Copy out, from the entries below, each line that holds the string "icon".

##### RECORDED INFORMATION

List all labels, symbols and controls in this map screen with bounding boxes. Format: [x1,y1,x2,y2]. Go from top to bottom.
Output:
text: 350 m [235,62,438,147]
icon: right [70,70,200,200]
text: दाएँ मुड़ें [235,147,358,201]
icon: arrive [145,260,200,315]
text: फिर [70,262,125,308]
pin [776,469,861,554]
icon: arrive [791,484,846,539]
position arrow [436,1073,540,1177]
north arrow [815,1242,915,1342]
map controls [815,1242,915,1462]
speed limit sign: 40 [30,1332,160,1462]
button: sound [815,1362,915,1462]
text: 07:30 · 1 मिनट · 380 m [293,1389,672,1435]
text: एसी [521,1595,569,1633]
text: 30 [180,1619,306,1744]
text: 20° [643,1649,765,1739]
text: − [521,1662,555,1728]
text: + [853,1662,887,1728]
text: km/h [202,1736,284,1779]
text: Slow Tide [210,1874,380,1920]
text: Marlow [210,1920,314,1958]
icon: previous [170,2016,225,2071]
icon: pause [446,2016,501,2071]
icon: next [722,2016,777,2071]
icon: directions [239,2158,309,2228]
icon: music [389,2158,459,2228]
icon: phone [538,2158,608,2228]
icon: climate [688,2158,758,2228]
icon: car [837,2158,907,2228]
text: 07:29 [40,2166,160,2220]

##########

COMPLETED TASK |
icon: right [70,70,200,200]
icon: arrive [145,260,200,315]
icon: arrive [791,484,846,539]
icon: previous [170,2016,225,2071]
icon: pause [446,2016,501,2071]
icon: next [722,2016,777,2071]
icon: directions [239,2158,309,2228]
icon: music [389,2158,459,2228]
icon: phone [538,2158,608,2228]
icon: climate [688,2158,758,2228]
icon: car [837,2158,907,2228]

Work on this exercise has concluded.